Christmas.
Christmas used to be my favorite time of year. It really did. I guess its still up there in terms of holidays. But its not really the same.
I don't really feel that family togetherness anymore. Coming from a divorced family i guess i never really did. But Christmas always made it seem...Well it was better. And now that I'm bitter and old. And now that the family is smaller. And the holiday is even more commercialized. I find myself thinking more and more what the fucks the point?
For the last few years we've been doing this stupid ass secret Santa thing. Apparently we're on a budget. Anyway to me this totally defeats the purpose of the holiday. This is not the spirit of Christmas. This is not the spirit of anything! This is the spirit of cheapness. Maybe.
Perhaps its just my nature. I like giving gifts. Mainly cause i don't really need anything myself. And well it makes me happy to, so i guess its a little selfish.
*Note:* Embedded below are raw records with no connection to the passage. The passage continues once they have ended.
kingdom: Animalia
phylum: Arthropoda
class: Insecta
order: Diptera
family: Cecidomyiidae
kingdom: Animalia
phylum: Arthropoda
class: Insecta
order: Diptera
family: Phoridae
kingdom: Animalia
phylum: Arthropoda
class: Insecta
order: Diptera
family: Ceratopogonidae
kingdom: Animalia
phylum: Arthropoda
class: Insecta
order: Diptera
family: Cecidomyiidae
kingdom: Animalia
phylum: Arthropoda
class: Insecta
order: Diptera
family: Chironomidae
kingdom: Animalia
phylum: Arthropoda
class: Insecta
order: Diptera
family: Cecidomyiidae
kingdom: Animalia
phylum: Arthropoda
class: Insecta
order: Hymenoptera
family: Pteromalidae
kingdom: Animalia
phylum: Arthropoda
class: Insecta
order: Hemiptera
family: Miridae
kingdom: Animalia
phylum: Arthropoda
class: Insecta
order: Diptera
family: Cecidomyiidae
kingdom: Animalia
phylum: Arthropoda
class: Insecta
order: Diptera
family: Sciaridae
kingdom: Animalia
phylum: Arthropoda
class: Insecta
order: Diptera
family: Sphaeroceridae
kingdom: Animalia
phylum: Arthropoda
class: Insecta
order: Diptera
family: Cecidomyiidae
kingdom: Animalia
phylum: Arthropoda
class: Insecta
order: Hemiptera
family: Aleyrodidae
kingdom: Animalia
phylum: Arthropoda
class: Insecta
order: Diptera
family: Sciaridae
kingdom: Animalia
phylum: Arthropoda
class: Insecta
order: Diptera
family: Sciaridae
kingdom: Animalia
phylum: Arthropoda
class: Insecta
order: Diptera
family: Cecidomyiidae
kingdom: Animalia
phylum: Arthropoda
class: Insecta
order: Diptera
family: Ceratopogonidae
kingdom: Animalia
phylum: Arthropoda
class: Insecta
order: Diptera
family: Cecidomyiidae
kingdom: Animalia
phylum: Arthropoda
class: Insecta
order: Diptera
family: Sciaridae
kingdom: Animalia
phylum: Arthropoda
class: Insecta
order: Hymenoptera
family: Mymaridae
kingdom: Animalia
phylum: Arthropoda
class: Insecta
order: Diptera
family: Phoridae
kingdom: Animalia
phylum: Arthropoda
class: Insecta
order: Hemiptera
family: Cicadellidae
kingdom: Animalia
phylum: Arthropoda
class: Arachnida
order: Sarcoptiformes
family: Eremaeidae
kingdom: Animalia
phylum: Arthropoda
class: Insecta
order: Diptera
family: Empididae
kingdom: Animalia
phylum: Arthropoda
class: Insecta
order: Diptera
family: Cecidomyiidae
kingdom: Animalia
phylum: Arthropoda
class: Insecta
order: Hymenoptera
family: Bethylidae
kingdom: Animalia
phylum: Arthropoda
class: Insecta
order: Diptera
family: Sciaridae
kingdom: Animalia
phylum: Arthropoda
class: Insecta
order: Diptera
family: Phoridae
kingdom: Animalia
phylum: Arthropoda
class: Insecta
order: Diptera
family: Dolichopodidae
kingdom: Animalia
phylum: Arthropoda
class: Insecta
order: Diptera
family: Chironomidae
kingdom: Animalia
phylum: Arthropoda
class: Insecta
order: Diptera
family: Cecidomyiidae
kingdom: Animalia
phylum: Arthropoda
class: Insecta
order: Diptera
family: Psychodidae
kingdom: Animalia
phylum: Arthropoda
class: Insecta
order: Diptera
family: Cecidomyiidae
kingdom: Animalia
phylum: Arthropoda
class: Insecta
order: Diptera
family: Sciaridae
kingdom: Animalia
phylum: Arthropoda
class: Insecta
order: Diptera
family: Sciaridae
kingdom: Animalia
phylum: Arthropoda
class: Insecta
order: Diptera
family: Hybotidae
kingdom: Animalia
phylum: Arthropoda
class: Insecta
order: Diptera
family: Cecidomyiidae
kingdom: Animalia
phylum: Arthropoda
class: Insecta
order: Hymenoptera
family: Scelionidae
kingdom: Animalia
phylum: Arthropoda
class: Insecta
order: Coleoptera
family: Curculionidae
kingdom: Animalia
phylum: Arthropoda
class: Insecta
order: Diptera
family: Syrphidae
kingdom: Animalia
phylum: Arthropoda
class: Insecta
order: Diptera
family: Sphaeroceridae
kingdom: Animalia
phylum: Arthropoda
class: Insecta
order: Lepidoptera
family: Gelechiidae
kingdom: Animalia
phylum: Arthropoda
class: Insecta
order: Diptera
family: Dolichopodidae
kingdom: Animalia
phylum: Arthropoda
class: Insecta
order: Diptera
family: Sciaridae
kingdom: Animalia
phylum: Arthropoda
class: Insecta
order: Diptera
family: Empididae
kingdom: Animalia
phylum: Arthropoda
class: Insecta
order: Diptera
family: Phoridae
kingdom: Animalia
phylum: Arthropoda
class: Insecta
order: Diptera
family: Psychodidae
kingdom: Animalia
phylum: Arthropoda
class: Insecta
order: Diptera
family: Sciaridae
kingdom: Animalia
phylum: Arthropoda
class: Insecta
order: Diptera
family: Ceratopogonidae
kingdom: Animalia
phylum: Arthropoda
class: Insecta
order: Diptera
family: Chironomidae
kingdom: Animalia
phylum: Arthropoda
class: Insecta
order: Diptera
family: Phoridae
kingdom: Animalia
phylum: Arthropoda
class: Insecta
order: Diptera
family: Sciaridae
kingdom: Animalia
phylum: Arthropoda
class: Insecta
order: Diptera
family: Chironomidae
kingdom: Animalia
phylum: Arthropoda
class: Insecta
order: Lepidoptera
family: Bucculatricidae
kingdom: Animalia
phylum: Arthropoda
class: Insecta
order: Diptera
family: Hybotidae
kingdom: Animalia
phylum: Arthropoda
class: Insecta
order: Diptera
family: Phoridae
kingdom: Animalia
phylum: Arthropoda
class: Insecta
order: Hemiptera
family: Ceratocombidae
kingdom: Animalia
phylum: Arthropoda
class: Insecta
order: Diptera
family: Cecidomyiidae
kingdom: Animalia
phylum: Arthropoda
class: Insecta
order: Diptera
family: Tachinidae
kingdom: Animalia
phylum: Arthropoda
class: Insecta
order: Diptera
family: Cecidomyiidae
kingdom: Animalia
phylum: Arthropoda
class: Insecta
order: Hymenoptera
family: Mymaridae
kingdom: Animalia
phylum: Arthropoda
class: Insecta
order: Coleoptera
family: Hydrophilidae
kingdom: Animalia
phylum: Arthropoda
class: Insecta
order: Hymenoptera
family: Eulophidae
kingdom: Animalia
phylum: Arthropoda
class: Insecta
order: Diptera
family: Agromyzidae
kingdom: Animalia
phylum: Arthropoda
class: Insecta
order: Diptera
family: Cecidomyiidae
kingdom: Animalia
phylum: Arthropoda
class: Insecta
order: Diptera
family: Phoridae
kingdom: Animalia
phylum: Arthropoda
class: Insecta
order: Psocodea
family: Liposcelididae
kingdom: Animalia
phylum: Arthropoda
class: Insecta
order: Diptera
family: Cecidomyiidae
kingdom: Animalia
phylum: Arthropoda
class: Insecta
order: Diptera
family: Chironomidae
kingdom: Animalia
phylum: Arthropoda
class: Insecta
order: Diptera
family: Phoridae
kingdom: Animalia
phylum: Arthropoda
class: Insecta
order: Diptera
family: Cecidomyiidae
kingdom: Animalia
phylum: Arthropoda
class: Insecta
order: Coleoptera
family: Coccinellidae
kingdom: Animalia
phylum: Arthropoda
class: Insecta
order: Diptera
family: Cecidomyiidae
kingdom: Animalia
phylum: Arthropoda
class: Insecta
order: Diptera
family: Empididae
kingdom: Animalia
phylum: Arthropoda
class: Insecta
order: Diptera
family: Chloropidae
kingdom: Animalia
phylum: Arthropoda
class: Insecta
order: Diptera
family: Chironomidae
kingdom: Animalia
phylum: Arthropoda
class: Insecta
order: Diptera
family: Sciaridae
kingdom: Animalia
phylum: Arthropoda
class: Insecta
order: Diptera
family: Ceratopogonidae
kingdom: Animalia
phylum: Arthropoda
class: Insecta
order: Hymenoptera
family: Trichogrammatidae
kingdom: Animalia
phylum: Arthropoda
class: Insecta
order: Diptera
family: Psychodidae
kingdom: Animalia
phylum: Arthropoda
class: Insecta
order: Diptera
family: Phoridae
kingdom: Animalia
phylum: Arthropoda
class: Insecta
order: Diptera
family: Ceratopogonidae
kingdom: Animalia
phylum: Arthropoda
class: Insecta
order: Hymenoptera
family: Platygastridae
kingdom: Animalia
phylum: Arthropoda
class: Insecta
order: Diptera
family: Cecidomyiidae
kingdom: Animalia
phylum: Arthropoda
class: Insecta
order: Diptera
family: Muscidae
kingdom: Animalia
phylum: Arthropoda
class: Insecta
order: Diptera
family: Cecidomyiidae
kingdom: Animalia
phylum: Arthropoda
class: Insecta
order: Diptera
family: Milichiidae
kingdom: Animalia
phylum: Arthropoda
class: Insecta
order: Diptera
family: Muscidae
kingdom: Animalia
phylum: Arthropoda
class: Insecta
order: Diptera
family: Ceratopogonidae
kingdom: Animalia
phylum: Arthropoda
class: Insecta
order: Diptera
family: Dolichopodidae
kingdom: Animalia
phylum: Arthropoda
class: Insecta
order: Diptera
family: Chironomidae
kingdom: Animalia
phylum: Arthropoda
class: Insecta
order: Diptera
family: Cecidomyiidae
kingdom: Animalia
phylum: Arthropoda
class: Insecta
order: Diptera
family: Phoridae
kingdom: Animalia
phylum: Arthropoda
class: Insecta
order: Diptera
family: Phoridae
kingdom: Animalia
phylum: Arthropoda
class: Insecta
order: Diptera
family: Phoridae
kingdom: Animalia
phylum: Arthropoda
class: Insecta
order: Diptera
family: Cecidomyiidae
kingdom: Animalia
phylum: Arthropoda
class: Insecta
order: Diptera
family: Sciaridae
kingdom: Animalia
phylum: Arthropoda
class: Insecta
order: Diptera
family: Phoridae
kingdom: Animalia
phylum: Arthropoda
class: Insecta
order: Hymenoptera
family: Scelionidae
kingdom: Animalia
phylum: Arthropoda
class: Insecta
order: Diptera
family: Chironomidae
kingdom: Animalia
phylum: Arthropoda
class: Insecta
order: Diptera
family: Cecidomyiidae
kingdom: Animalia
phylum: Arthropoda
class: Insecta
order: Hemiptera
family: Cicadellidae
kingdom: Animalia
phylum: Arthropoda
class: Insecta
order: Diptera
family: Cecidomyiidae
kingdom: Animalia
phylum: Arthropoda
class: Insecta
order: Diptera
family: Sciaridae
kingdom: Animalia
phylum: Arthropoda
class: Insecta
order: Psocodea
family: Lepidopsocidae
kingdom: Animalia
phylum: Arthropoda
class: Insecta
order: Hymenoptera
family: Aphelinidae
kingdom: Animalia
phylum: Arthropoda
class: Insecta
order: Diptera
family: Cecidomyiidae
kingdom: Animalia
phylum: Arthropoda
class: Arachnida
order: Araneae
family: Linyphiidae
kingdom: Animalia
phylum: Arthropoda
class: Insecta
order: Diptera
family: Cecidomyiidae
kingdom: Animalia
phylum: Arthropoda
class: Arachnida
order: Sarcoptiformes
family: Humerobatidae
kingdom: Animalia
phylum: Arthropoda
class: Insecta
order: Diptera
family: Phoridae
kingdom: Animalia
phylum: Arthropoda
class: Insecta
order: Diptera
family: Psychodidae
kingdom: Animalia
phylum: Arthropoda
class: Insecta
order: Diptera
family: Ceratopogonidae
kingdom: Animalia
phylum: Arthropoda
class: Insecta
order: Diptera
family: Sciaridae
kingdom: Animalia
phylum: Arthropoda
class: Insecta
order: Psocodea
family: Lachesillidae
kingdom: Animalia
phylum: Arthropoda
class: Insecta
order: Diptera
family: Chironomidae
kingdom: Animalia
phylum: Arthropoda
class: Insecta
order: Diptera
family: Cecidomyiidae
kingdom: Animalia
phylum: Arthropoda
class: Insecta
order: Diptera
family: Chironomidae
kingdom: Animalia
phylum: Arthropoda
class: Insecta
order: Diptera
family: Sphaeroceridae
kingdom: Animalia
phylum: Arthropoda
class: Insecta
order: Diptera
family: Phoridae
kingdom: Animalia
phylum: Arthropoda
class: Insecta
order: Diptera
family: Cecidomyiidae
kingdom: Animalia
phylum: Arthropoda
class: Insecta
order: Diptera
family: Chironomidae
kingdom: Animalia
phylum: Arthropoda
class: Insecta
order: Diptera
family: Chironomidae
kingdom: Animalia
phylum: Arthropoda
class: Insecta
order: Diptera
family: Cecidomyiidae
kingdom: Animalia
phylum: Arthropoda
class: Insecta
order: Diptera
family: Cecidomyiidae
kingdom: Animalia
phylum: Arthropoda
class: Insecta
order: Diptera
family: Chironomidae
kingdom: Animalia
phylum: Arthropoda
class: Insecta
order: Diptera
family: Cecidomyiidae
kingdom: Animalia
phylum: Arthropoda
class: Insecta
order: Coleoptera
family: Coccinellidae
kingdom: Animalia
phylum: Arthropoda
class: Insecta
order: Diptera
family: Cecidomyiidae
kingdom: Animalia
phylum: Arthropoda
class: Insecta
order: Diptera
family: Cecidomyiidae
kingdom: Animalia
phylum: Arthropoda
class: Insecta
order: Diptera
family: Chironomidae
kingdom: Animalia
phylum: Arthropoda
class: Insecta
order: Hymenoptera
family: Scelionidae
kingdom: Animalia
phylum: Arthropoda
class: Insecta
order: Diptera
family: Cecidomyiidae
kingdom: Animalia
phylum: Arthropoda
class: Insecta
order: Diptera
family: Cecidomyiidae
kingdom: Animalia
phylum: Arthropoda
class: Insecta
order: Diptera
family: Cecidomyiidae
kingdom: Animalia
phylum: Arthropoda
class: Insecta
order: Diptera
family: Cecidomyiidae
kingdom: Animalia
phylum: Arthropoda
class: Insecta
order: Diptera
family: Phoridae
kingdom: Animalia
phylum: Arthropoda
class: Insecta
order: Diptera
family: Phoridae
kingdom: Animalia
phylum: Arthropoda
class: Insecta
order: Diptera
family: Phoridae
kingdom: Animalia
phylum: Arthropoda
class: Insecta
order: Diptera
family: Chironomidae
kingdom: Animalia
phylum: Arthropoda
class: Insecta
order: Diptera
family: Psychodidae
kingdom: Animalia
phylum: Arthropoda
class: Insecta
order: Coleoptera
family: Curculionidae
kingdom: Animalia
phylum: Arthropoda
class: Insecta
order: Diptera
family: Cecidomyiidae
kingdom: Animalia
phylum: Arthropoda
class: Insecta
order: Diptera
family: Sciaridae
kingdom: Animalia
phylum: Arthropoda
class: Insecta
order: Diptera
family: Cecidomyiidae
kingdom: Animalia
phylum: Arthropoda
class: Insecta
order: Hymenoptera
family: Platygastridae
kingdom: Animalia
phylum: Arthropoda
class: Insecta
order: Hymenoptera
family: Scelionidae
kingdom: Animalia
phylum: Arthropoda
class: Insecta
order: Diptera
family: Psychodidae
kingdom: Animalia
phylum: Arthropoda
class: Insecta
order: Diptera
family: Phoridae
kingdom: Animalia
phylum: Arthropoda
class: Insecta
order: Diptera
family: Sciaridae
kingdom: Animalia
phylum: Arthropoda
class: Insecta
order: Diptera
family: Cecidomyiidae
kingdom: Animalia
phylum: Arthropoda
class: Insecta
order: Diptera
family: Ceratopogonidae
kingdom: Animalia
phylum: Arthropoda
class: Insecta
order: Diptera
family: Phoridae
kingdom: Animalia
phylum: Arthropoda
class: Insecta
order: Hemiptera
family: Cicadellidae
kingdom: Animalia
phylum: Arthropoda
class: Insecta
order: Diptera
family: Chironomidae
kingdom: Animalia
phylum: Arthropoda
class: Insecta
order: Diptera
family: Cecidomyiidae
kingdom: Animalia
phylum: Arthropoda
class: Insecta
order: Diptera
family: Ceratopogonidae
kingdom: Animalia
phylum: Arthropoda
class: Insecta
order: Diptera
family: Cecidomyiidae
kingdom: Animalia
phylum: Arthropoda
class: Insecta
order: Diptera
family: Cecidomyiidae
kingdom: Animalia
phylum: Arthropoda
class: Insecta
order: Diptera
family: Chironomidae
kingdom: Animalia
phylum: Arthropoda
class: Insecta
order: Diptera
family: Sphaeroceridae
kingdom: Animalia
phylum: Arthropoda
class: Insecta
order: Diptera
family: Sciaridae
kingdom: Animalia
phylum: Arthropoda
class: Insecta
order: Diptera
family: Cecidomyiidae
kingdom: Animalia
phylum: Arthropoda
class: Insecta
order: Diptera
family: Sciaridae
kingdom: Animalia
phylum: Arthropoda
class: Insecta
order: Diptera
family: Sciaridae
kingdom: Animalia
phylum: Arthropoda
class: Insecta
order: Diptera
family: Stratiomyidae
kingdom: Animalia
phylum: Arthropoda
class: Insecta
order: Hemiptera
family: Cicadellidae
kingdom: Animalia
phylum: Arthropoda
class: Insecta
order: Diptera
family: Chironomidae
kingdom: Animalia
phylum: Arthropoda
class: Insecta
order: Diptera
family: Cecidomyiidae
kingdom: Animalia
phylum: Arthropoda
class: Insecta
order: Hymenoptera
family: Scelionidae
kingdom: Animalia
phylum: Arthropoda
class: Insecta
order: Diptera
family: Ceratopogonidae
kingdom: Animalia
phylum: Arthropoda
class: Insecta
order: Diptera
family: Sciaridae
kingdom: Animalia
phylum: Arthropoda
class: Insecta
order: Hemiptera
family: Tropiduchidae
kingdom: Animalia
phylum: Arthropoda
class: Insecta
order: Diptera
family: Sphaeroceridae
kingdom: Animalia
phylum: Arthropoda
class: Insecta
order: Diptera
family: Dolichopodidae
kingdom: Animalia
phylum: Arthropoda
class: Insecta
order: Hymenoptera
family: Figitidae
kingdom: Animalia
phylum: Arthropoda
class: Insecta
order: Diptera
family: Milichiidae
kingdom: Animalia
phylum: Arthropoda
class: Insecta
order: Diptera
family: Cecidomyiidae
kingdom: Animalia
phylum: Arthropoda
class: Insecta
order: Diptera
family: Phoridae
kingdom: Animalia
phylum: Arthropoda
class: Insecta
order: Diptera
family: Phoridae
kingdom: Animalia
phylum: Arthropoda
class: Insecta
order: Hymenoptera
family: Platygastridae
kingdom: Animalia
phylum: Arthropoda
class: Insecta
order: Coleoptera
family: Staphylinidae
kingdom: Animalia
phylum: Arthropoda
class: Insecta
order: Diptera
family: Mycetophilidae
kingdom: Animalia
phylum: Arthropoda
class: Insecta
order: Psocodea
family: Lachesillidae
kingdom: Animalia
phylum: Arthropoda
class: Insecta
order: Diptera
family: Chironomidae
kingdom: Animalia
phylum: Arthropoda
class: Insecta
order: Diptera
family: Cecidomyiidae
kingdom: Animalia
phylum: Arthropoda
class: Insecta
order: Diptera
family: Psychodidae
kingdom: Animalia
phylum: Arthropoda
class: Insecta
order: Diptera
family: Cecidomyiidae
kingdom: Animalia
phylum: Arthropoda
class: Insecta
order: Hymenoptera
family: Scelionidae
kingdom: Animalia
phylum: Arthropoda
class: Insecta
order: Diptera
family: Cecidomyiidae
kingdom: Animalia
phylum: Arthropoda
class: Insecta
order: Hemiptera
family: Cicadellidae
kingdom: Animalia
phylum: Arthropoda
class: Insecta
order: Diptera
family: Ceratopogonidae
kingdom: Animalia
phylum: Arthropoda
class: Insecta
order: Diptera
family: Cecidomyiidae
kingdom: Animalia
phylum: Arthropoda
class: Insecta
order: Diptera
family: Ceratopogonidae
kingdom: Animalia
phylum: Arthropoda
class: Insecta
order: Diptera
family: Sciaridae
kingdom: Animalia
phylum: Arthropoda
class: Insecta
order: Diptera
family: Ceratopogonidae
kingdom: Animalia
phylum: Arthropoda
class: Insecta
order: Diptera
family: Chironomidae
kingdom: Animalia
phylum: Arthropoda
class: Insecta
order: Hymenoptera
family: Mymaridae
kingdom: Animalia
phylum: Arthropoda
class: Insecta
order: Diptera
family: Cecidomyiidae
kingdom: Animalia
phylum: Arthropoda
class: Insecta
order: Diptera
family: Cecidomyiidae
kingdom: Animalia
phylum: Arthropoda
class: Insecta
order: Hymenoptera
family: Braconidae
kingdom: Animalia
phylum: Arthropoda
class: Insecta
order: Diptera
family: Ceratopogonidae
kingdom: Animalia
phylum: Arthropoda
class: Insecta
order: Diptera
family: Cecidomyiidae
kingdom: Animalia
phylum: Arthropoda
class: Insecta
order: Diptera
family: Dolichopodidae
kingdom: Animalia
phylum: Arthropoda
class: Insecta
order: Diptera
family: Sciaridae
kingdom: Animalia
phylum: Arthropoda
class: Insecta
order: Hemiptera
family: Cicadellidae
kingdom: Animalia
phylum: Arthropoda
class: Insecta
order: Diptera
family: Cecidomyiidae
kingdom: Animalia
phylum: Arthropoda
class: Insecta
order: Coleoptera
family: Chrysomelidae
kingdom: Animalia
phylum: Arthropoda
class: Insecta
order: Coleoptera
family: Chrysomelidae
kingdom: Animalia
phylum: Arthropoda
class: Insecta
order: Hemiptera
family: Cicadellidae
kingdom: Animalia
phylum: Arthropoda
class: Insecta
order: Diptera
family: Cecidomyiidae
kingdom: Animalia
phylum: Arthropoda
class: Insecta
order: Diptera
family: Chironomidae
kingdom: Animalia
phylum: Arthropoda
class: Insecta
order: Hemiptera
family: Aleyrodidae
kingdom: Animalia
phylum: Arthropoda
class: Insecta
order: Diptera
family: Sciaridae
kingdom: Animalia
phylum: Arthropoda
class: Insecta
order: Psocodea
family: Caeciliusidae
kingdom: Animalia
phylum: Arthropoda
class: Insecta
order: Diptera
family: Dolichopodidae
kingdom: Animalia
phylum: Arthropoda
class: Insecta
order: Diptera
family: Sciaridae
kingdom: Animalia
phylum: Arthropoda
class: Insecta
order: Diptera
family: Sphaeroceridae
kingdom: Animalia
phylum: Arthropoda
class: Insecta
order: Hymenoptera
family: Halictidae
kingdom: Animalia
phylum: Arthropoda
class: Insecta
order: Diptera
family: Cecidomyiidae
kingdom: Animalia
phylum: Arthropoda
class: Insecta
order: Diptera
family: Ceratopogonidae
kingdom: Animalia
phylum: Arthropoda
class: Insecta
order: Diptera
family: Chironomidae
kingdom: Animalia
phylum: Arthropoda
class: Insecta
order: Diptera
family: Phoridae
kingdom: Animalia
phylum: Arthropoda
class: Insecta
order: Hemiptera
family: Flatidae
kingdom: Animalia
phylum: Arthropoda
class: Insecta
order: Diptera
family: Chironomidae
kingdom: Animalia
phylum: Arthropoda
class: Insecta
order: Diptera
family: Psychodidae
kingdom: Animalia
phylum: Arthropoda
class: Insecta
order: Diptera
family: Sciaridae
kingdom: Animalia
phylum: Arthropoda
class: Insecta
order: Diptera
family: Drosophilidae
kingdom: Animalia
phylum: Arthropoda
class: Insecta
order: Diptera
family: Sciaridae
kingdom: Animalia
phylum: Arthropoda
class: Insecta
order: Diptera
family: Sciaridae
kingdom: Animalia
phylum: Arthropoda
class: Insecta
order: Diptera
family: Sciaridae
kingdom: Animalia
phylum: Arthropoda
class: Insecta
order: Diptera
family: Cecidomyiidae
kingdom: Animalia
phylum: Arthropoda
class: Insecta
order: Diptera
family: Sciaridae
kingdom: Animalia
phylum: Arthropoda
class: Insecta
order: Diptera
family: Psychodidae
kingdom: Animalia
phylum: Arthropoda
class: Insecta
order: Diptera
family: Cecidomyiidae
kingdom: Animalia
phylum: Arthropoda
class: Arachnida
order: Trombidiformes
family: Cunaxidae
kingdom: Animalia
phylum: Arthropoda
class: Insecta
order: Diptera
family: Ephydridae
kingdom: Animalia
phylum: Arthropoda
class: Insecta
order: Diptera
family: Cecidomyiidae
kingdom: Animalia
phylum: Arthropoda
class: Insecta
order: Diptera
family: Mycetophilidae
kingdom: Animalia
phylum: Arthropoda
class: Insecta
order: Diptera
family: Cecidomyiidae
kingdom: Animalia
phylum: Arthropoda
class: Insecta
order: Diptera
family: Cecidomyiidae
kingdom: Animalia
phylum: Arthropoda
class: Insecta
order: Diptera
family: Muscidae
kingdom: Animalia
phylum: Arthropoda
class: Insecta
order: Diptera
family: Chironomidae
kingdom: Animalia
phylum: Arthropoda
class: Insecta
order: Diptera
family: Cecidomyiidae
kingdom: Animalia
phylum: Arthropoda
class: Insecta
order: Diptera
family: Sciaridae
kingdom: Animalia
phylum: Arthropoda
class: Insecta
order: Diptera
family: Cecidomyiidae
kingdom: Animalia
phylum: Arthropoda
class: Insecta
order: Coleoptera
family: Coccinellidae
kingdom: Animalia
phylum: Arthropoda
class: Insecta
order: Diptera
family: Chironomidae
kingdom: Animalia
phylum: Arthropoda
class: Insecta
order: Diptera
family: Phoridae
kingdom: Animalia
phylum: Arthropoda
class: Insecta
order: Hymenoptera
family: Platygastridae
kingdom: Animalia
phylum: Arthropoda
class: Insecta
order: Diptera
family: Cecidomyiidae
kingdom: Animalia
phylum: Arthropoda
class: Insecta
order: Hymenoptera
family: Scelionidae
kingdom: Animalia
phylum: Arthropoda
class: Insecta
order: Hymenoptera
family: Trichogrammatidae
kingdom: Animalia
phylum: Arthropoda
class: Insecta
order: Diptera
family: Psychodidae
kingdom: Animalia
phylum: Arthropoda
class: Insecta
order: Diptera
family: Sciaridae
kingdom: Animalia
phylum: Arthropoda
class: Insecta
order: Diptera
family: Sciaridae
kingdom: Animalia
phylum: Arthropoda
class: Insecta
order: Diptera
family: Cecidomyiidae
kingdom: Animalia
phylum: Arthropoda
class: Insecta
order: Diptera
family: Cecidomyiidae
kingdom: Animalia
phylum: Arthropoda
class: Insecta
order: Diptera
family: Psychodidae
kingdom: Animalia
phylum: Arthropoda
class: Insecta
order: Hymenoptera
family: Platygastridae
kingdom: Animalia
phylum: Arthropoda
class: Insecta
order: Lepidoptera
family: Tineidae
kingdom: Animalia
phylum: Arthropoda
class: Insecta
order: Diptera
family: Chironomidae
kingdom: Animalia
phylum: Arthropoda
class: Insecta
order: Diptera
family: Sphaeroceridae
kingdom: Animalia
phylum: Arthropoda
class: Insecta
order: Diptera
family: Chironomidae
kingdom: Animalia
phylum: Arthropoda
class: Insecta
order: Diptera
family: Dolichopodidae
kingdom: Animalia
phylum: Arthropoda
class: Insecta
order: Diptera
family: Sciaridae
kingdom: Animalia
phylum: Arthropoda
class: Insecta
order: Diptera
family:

Plus i like to think of myself as a good gift giver. That might not be the case but well who knows.
Ive come to the conclusion though in the last few months that I'm going to focus Christmas mainly on my friends now. I mean lets face it. I'm not married. And I sure as hell don't want a family of my own anytime soon. So who else is there for me to splurge idiotic amounts of money on? You guys!
But what about those friends you haven't really known all that long or feel all that connected to. Well okay there's a connection sure but you all know what i mean. Whats the etiquette for gift giving? Nothing pisses me off more when i tell someone I'm going to get them something and they respond "oh you don't have to get me anything". Really? No fuck. That's kinda the point. Its a gift. Nobody has to give you a gift. Gifts are given on the sole purpose that someone wants to do something nice for you. So shut up you ass.
I guess in the end gifts are a judgement call. Both by me and my visa bill. Regardless theres going to be a few new names in the Christmas pile this year. Gifts will be given so help me god. Course by the 24th I may just say fuck it all and everyone might get a varity of alchol. Until then though Im actually going to put some thought into it. I swear.
Current Comic: Strangers in paradise-Terry Moore
Current Music: Phil Collins-In the air tonight.